ACTIVITIES =>
• 1. In the text on recirculation in the electrolysis cell, what pH values did the seawater-strength NaCl system reach at the anode and cathode sides without recirculation?
• 2. Resume the text on recirculation in the electrolysis cell, picking up after its last sentence.

TEXT EXCERPT =>

Fig. 2 (A) Potential increase and (B) pH traces of the device operating with and without recirculation flow rates at a 10 mA cm⁻² current density using a 1 M potassium borate buffer electrolyte. The inset in (A) shows a representation of the electrochemical cell used for the measurements under water-electrolysis conditions. These results show the expected and rapid increase in potential and formation of pH gradients when no recirculation is used, while the introduction of a recirculation stream allows the device to function stably for more than 12 h of operation. The pH difference between the oxygen evolution (symbols below the dotted line) and hydrogen evolution side (symbols above the dotted line) is also reduced significantly with the introduction of recirculating streams. The solid red and green lines represent the asymptotic pH values reached at steady state in each side of the cell.

In contrast, if the system is operated without recirculation, the buffer capacity is exhausted and, due to the increase in solution resistance and concentration overpotential, the potential to maintain a 10 mA cm⁻² current density increases by more than 5 V in less than 2 h of operation. We also showed that the use of recirculating streams could enable the electrolysis of salt water by moderating the pH differences between the oxidation and reduction sides. Systems operated under NaCl solutions with concentrations equivalent to that of natural seawater (3.5% w/v) reached pH values of 1.8 and 13.0 at the anode and cathode sides respectively when no recirculation was used, while upon introducing a recirculating stream of 44 μL min⁻¹ cm⁻² the pHs stabilized at 7.3 and 11.0 enabling the operation of the device under milder conditions and with a lower concentration overpotential.

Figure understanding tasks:

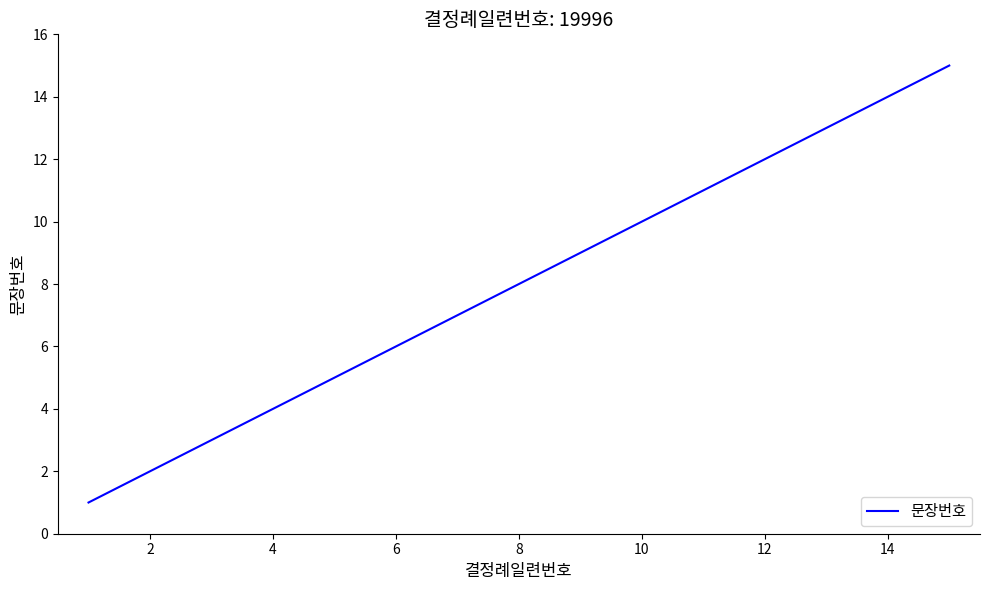

Reading left to right, list all the values displayed in this chart.

1	2	3	4	5	6	7	8	9	10	11	12	13	14	15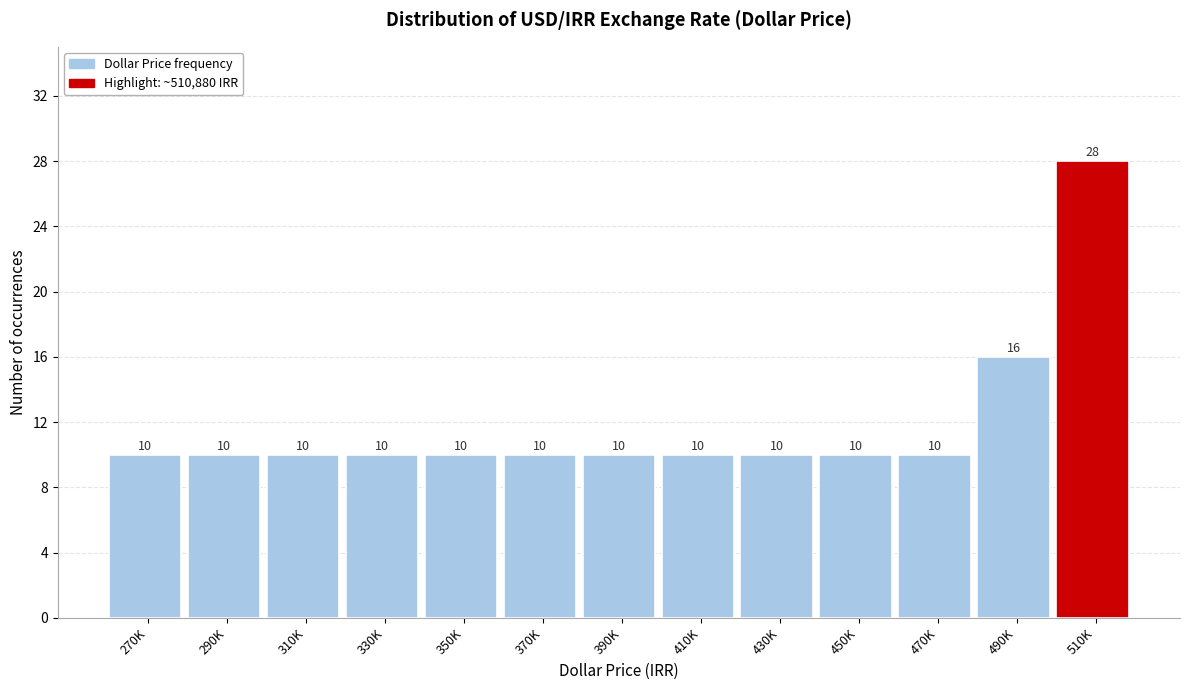

Reading right to left, what are all the values shown in this chart?

28	16	10	10	10	10	10	10	10	10	10	10	10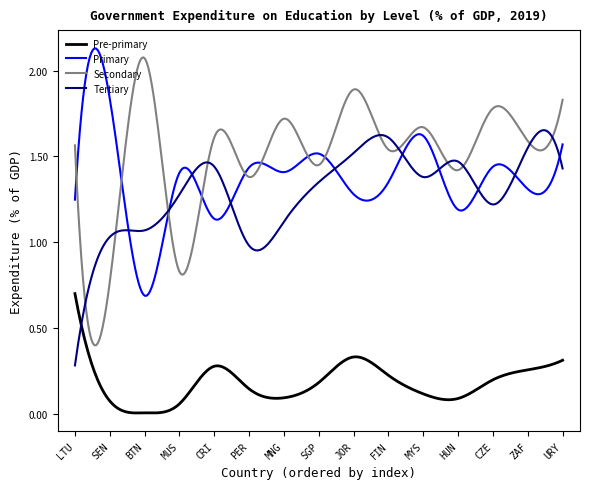

True or false: Primary and Pre-primary cross at least once.

False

YOUR WRITTEN ANSWERS =>
• 1. 1.8 at the anode side and 13.0 at the cathode side.

• 2.
The concept demonstrated for an electrolyzer can be directly applied to a solar-fuel generator where the electrochemical splitting of water is driven by sunlight. The cell described above was modified to accommodate the components of a solar-fuel generator. A commercial triple junction amorphous silicon (tj-a-Si) solar cell with a planar platinum electrode contacted to the cathode was used in the hydrogen-evolution side of the cell, and the front of the PV component was connected to an iridium oxide electrode in the oxygen-evolution side of the cell (Fig. 3(A)). We used here a parallel-plate design to minimize the solution resistance in the system²⁵ but our recirculation approach can also be applied to a wireless design.¹² The cell was irradiated with a solar simulator (AM 1.5) for periods of up to 15 h. Under these conditions we demonstrated stable and continuous operation of a cell with a solar-to-fuel efficiency over 2.8% for a complete solar cycle with the use of recirculating streams (Fig. 3). Without the use of recirculating streams the current density in the device decreases monotonically, as a result of the continuous depletion of the buffer ions in the anodic side. Moreover, if a high-efficiency triple-junction solar cell (GaInP₂/GaAs/Ge) is used instead of the tj-a-Si cell, the current density through the catalyst and membrane components can reach values up to 9.7 mA cm⁻² (corresponding to a 6.2% solar to hydrogen efficiency when normalized by the irradiation area) while still operating stably and continuously with the implementation of recirculating streams (details are presented in the ESI†).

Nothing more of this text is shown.